The task:
All records should be written out again exactly.

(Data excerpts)
····················
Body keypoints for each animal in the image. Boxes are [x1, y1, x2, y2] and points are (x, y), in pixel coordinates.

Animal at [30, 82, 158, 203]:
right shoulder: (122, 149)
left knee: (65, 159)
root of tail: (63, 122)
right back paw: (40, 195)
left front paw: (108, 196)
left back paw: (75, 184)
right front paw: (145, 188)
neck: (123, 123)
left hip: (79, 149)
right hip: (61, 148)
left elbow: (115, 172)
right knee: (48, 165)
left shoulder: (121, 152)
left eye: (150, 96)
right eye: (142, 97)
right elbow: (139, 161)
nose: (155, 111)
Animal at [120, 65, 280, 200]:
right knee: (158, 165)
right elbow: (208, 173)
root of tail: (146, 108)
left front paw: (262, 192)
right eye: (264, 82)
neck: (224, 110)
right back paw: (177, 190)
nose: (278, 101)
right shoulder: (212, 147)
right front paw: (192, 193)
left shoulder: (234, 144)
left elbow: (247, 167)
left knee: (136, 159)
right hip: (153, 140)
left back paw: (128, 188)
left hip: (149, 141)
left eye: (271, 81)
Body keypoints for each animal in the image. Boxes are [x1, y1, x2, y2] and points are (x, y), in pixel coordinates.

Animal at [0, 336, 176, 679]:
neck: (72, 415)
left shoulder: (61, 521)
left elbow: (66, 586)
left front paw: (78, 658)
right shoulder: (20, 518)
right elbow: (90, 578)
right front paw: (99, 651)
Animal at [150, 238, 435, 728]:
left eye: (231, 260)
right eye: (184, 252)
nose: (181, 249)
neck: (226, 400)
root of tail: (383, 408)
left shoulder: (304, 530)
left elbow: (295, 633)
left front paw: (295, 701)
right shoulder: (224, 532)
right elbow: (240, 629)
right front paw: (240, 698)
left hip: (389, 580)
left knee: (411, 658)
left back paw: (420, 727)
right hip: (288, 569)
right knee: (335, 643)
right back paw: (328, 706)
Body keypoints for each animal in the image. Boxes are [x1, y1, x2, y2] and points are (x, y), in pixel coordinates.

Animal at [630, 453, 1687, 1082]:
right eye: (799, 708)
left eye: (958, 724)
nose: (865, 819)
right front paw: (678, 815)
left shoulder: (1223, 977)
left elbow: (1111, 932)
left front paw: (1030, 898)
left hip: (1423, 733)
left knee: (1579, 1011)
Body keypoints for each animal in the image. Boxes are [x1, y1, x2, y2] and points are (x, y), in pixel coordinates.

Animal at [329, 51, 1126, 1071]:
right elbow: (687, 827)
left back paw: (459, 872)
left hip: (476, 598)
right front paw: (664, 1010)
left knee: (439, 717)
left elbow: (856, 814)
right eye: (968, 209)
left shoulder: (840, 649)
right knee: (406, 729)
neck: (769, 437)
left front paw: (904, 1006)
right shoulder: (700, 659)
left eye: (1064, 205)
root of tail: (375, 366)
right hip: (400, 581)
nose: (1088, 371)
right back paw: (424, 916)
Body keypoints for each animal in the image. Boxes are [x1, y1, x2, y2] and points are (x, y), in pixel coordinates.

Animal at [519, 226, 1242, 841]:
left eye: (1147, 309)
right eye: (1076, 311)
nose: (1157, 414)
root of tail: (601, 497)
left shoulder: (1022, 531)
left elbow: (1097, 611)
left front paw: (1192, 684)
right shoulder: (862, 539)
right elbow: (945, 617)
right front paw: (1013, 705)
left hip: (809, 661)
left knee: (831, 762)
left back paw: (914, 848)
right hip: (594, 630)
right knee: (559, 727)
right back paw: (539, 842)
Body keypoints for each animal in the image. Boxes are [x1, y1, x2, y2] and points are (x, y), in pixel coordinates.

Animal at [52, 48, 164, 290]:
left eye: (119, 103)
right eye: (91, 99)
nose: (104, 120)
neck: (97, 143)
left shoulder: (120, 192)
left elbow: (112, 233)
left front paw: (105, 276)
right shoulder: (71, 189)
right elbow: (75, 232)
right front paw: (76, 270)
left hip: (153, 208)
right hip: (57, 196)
····················
Expected answer:
Body keypoints for each animal in the image. Boxes are [x1, y1, x2, y2] and points are (x, y), in pixel coordinates.

Animal at [30, 82, 158, 203]:
right shoulder: (122, 149)
left knee: (65, 159)
root of tail: (63, 122)
right back paw: (40, 195)
left front paw: (108, 196)
left back paw: (75, 184)
right front paw: (145, 188)
neck: (123, 123)
left hip: (79, 149)
right hip: (61, 148)
left elbow: (115, 172)
right knee: (48, 165)
left shoulder: (121, 152)
left eye: (150, 96)
right eye: (142, 97)
right elbow: (139, 161)
nose: (155, 111)
Animal at [120, 65, 280, 200]:
right knee: (158, 165)
right elbow: (208, 173)
root of tail: (146, 108)
left front paw: (262, 192)
right eye: (264, 82)
neck: (224, 110)
right back paw: (177, 190)
nose: (278, 101)
right shoulder: (212, 147)
right front paw: (192, 193)
left shoulder: (234, 144)
left elbow: (247, 167)
left knee: (136, 159)
right hip: (153, 140)
left back paw: (128, 188)
left hip: (149, 141)
left eye: (271, 81)
Body keypoints for each animal in the image. Boxes are [x1, y1, x2, y2] and points are (x, y), in pixel coordinates.

Animal at [0, 336, 176, 679]:
neck: (72, 415)
left shoulder: (61, 521)
left elbow: (66, 586)
left front paw: (78, 658)
right shoulder: (20, 518)
right elbow: (90, 578)
right front paw: (99, 651)
Animal at [150, 238, 435, 728]:
left eye: (231, 260)
right eye: (184, 252)
nose: (181, 249)
neck: (226, 400)
root of tail: (383, 408)
left shoulder: (304, 530)
left elbow: (295, 633)
left front paw: (295, 701)
right shoulder: (224, 532)
right elbow: (240, 629)
right front paw: (240, 698)
left hip: (389, 580)
left knee: (411, 658)
left back paw: (420, 727)
right hip: (288, 569)
right knee: (335, 643)
right back paw: (328, 706)
Body keypoints for each animal in the image. Boxes are [x1, y1, x2, y2] and points are (x, y), in pixel coordinates.

Animal at [630, 453, 1687, 1082]:
right eye: (799, 708)
left eye: (958, 724)
nose: (865, 819)
right front paw: (678, 815)
left shoulder: (1223, 977)
left elbow: (1111, 932)
left front paw: (1030, 898)
left hip: (1423, 733)
left knee: (1579, 1011)
Body keypoints for each animal in the image. Boxes are [x1, y1, x2, y2] and points are (x, y), in pixel coordinates.

Animal at [329, 51, 1126, 1071]:
right elbow: (687, 827)
left back paw: (459, 872)
left hip: (476, 598)
right front paw: (664, 1010)
left knee: (439, 717)
left elbow: (856, 814)
right eye: (968, 209)
left shoulder: (840, 649)
right knee: (406, 729)
neck: (769, 437)
left front paw: (904, 1006)
right shoulder: (700, 659)
left eye: (1064, 205)
root of tail: (375, 366)
right hip: (400, 581)
nose: (1088, 371)
right back paw: (424, 916)
Body keypoints for each animal in the image. Boxes are [x1, y1, x2, y2] and points are (x, y), in pixel coordinates.

Animal at [519, 226, 1242, 841]:
left eye: (1147, 309)
right eye: (1076, 311)
nose: (1157, 414)
root of tail: (601, 497)
left shoulder: (1022, 531)
left elbow: (1097, 611)
left front paw: (1192, 684)
right shoulder: (862, 539)
right elbow: (945, 617)
right front paw: (1013, 705)
left hip: (809, 661)
left knee: (831, 762)
left back paw: (914, 848)
right hip: (594, 630)
right knee: (559, 727)
right back paw: (539, 842)
Body keypoints for each animal in the image. Boxes are [x1, y1, x2, y2] and points are (x, y), in pixel coordinates.

Animal at [52, 48, 164, 290]:
left eye: (119, 103)
right eye: (91, 99)
nose: (104, 120)
neck: (97, 143)
left shoulder: (120, 192)
left elbow: (112, 233)
left front paw: (105, 276)
right shoulder: (71, 189)
right elbow: (75, 232)
right front paw: (76, 270)
left hip: (153, 208)
right hip: (57, 196)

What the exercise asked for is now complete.